Archbishop Charles Chaput has called Chris Stefanick “one of the most engaging young defenders of the Christian faith on the scene today.” Chris speaks to over 50,000 teens, young adults, and parents every year. His website can be found at RealLifeCatholic.com.
“He was left alone with the woman before him. Then Jesus straightened up and said to her, “Woman, where are they? Has no one condemned you?” She replied, “No one, sir.” Then Jesus said, “Neither do I condemn you. Go, and from now on do not sin any more” (John 8:10-11).
Jesus was alone with her. Her accusers left her. And they are imperfect. Jesus, the only one who is perfect, and the only one who by rights really could accuse her—He stays behind. He doesn’t accuse her. He comforts her. He forgives her. And then He gives her a mission: He sends her out to be a witness to mercy. It changed her life. God has given us mercy. Isn’t it time we give it to others? That’s hard to do, isn’t it? But really, I think it’s most hard to do when we don’t receive the mercy of Jesus for ourselves! Harsh judgment of others usually starts deep within—when our own self-perception is formed by negative events in our lives rather than the love of God.
Scripture calls the devil “the father of lies.” Lies about who we are tend to slip into our lives in a million different ways:
- Bullying tells us “you’re weak.”
- Molestation tells us “you’re worthless.”
- Verbal abuse tells us “you’re unlovable.”
- The self-abuse of sin tells us “you’re no better than your worse mistake.”
All lies, from the father of lies.
Jesus said, “I am the truth.” He also said, “the truth will set you free.”
The woman caught in adultery bore the name: whore.

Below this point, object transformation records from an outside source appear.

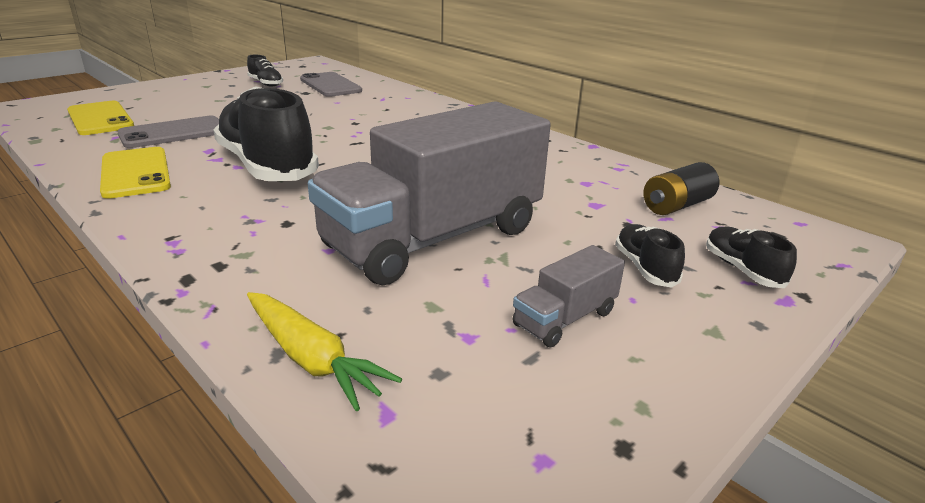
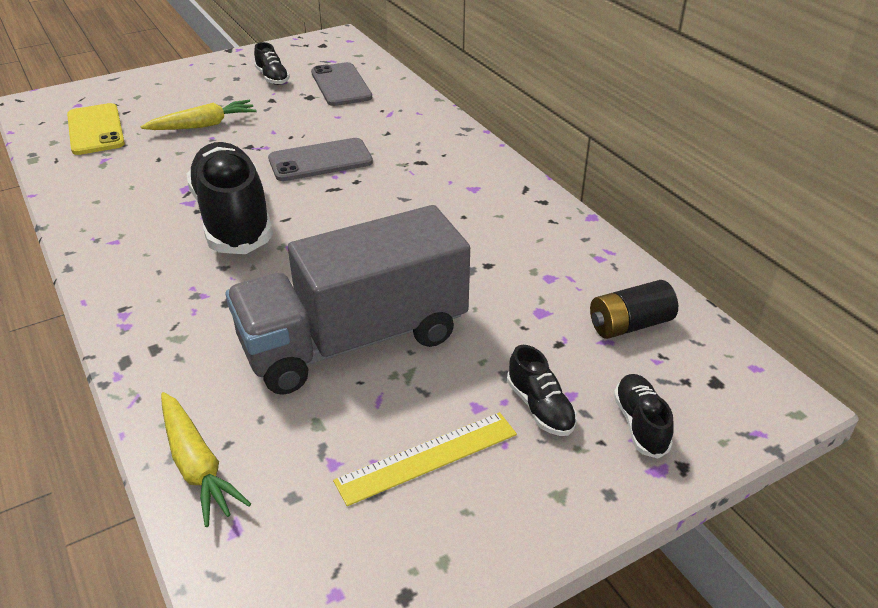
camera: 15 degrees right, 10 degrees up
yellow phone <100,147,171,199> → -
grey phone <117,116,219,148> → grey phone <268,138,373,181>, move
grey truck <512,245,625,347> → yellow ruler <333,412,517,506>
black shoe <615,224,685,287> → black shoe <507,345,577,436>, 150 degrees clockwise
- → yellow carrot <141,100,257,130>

Until a man stood between her and her executioners. “Let anyone without sin cast the first stone!” One by one they walked away. “Is there anyone left who condemns you? Neither do I. Go and sin no more.”
Peter bore a name: unworthy. He fell to his knees and said “Depart from me Lord. I’m a sinful man.” Jesus saw something more in Peter than he saw in himself. “Come follow me. You’ll be a fisher of men.”
St. Paul was a persecutor of Christians. In one of the simplest, most heroic acts in early Christian history Ananias, who had been hiding from Paul, went to pray over him. He didn’t say “Saul, you murderer.” He said, “Saul, my brother, our Lord sent me.”
Forgiven. Fisher of Men. Brother.
What have you named yourself?
The truth is we have a God and savior who thinks you’re worth dying for. When you hear false identities whispered in your ear, replace them with your real identity: Loved. I don’t mean that figuratively. I mean it literally. Look in the mirror and speak the truth. “I am beautiful.” “I am good.” “I am redeemed.” “I am a daughter/son of God.” “I am loved.”
Don’t wait for me to do that for you. Preach the truth to yourself. Then you can preach it to others.